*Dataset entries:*
---+---
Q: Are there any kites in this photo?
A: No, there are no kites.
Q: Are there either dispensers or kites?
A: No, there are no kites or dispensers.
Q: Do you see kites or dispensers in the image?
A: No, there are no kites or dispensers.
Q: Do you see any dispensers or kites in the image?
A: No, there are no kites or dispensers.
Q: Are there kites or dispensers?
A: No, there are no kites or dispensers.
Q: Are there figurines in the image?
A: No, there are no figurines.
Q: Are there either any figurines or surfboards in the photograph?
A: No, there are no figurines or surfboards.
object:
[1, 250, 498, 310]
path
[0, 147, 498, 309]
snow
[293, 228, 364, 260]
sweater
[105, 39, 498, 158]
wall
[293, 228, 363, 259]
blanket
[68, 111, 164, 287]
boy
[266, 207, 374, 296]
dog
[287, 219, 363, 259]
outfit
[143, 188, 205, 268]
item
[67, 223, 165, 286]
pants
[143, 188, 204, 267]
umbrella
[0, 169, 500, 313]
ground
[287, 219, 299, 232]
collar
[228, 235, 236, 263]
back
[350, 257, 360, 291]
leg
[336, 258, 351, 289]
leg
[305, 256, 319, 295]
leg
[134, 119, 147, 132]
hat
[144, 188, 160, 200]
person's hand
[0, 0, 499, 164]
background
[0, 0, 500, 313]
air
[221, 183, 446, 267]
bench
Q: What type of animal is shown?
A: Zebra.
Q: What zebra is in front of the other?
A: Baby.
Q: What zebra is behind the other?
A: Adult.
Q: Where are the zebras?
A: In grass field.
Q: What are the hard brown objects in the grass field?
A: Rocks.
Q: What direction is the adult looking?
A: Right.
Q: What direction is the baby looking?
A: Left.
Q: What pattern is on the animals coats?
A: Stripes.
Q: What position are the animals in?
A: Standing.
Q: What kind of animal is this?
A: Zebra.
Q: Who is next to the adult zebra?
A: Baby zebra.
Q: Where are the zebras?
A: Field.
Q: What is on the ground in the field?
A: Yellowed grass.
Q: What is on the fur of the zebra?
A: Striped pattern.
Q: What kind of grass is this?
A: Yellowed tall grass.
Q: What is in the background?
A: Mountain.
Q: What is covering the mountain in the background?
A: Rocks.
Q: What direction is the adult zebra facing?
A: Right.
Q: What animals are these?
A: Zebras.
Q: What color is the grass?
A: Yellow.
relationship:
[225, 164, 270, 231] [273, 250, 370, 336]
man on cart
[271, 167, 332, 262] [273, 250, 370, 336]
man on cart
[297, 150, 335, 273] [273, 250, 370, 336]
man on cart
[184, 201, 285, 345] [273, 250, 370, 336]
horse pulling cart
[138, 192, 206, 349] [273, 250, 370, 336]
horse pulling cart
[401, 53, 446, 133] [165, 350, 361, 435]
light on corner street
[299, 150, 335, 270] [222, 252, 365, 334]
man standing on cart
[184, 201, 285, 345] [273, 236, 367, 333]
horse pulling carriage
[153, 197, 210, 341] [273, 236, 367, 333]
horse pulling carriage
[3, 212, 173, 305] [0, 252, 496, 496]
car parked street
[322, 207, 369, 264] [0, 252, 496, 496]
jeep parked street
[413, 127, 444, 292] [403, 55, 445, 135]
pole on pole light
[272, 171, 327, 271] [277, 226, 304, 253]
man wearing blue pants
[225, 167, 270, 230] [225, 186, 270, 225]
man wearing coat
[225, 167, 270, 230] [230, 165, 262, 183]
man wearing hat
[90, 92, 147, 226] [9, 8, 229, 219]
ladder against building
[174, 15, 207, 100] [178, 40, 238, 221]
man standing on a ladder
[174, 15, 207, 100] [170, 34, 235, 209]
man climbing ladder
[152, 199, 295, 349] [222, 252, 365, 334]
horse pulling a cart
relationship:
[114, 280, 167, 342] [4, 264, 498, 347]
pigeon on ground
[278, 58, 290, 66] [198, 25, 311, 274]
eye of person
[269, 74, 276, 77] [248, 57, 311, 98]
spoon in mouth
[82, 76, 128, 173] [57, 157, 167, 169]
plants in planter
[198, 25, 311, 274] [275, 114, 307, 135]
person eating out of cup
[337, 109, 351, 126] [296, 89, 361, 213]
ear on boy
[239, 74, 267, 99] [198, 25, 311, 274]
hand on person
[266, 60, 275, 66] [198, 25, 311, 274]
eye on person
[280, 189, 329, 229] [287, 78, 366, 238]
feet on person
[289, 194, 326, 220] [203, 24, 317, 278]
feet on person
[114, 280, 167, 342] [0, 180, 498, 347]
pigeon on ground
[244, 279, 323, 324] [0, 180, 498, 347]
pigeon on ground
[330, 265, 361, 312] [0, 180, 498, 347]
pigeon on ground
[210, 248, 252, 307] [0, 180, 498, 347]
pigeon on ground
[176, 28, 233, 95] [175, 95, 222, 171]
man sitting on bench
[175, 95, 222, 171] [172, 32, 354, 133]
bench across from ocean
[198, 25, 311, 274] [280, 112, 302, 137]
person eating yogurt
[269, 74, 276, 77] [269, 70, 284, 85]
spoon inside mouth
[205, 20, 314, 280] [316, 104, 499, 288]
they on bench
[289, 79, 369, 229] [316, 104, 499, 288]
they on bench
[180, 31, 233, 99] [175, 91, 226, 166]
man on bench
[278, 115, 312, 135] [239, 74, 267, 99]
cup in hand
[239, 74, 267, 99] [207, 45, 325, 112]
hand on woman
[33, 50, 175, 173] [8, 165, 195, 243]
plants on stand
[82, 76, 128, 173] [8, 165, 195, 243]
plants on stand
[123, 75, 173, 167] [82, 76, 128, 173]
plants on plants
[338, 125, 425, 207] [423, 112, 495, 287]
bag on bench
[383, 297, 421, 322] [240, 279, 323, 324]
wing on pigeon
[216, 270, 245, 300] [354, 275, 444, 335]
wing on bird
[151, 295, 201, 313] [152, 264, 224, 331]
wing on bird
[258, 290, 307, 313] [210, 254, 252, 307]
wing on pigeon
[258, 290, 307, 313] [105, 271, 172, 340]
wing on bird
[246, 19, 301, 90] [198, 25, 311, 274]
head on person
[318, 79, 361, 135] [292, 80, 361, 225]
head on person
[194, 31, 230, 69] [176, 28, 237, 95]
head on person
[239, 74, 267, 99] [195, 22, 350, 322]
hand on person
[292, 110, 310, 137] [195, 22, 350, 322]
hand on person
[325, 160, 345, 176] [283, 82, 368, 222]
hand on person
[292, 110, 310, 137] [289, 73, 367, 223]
---+---
*To do:*
Reproduce the lines unchanged, from the line containing "[293, 228, 363, 259]" through the line containing "man standing on cart".

*Solution to this problem:*
[293, 228, 363, 259]
blanket
[68, 111, 164, 287]
boy
[266, 207, 374, 296]
dog
[287, 219, 363, 259]
outfit
[143, 188, 205, 268]
item
[67, 223, 165, 286]
pants
[143, 188, 204, 267]
umbrella
[0, 169, 500, 313]
ground
[287, 219, 299, 232]
collar
[228, 235, 236, 263]
back
[350, 257, 360, 291]
leg
[336, 258, 351, 289]
leg
[305, 256, 319, 295]
leg
[134, 119, 147, 132]
hat
[144, 188, 160, 200]
person's hand
[0, 0, 499, 164]
background
[0, 0, 500, 313]
air
[221, 183, 446, 267]
bench
Q: What type of animal is shown?
A: Zebra.
Q: What zebra is in front of the other?
A: Baby.
Q: What zebra is behind the other?
A: Adult.
Q: Where are the zebras?
A: In grass field.
Q: What are the hard brown objects in the grass field?
A: Rocks.
Q: What direction is the adult looking?
A: Right.
Q: What direction is the baby looking?
A: Left.
Q: What pattern is on the animals coats?
A: Stripes.
Q: What position are the animals in?
A: Standing.
Q: What kind of animal is this?
A: Zebra.
Q: Who is next to the adult zebra?
A: Baby zebra.
Q: Where are the zebras?
A: Field.
Q: What is on the ground in the field?
A: Yellowed grass.
Q: What is on the fur of the zebra?
A: Striped pattern.
Q: What kind of grass is this?
A: Yellowed tall grass.
Q: What is in the background?
A: Mountain.
Q: What is covering the mountain in the background?
A: Rocks.
Q: What direction is the adult zebra facing?
A: Right.
Q: What animals are these?
A: Zebras.
Q: What color is the grass?
A: Yellow.
relationship:
[225, 164, 270, 231] [273, 250, 370, 336]
man on cart
[271, 167, 332, 262] [273, 250, 370, 336]
man on cart
[297, 150, 335, 273] [273, 250, 370, 336]
man on cart
[184, 201, 285, 345] [273, 250, 370, 336]
horse pulling cart
[138, 192, 206, 349] [273, 250, 370, 336]
horse pulling cart
[401, 53, 446, 133] [165, 350, 361, 435]
light on corner street
[299, 150, 335, 270] [222, 252, 365, 334]
man standing on cart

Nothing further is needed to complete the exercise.